*Directive 1*
Could you print, word for word, the stretch of the student loan glossary from "When you miss" through "by the lender."?

When you miss a student loan payment, the loan becomes delinquent. The loan will be considered delinquent until a payment is made on the loan. If the loan remains in delinquency for a specified period of time (which varies for federal vs. private student loans), it may enter default.

Direct Loan

The Direct Loan program is administered via the U.S. Department of Education. There are four main types of direct loans including Direct Subsidized Loans, Direct Unsubsidized Loans, Direct PLUS Loans, and Direct Consolidation Loans.

Direct PLUS Loan

Direct PLUS Loans are types of federal loans that are made to graduate or professional student borrowers or to the parents of undergraduate students. Direct PLUS Loans made to parents may be referred to as Parent PLUS Loans.

Disbursement

When funds for a loan are paid out by the lender.

Discharge

Student loan discharge occurs when you are no longer required to make payments on your loans. Typically, student loan discharge occurs when there are extenuating circumstances, such as the borrower has experienced a total and permanent disability or the school at which you received your loans has closed.

*Information provided*
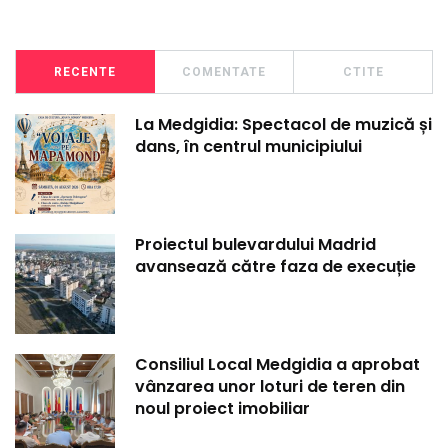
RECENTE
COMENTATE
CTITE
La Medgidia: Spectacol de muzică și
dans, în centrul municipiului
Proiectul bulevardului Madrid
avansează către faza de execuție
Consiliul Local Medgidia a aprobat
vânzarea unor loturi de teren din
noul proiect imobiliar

--

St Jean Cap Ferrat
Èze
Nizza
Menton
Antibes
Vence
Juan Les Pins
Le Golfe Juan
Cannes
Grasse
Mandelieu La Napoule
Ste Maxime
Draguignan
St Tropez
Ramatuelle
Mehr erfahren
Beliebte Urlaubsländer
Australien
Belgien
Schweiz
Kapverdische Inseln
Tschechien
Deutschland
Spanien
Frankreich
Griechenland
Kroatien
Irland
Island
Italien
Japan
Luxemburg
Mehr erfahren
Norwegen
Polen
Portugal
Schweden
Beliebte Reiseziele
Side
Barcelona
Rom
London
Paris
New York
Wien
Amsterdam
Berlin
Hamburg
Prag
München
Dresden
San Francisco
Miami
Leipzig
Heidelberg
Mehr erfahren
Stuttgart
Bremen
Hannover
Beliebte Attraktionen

*Directive 2*
In the entries, could you rewrite the stretch from the line containing "St Jean Cap Ferrat" through the line containing "Deutschland", with "Nizza" changed to "Nice" and nothing else altered? Give only those lines.

*Your solution 1*
When you miss a student loan payment, the loan becomes delinquent. The loan will be considered delinquent until a payment is made on the loan. If the loan remains in delinquency for a specified period of time (which varies for federal vs. private student loans), it may enter default.

Direct Loan

The Direct Loan program is administered via the U.S. Department of Education. There are four main types of direct loans including Direct Subsidized Loans, Direct Unsubsidized Loans, Direct PLUS Loans, and Direct Consolidation Loans.

Direct PLUS Loan

Direct PLUS Loans are types of federal loans that are made to graduate or professional student borrowers or to the parents of undergraduate students. Direct PLUS Loans made to parents may be referred to as Parent PLUS Loans.

Disbursement

When funds for a loan are paid out by the lender.

*Your solution 2*
St Jean Cap Ferrat
Èze
Nice
Menton
Antibes
Vence
Juan Les Pins
Le Golfe Juan
Cannes
Grasse
Mandelieu La Napoule
Ste Maxime
Draguignan
St Tropez
Ramatuelle
Mehr erfahren
Beliebte Urlaubsländer
Australien
Belgien
Schweiz
Kapverdische Inseln
Tschechien
Deutschland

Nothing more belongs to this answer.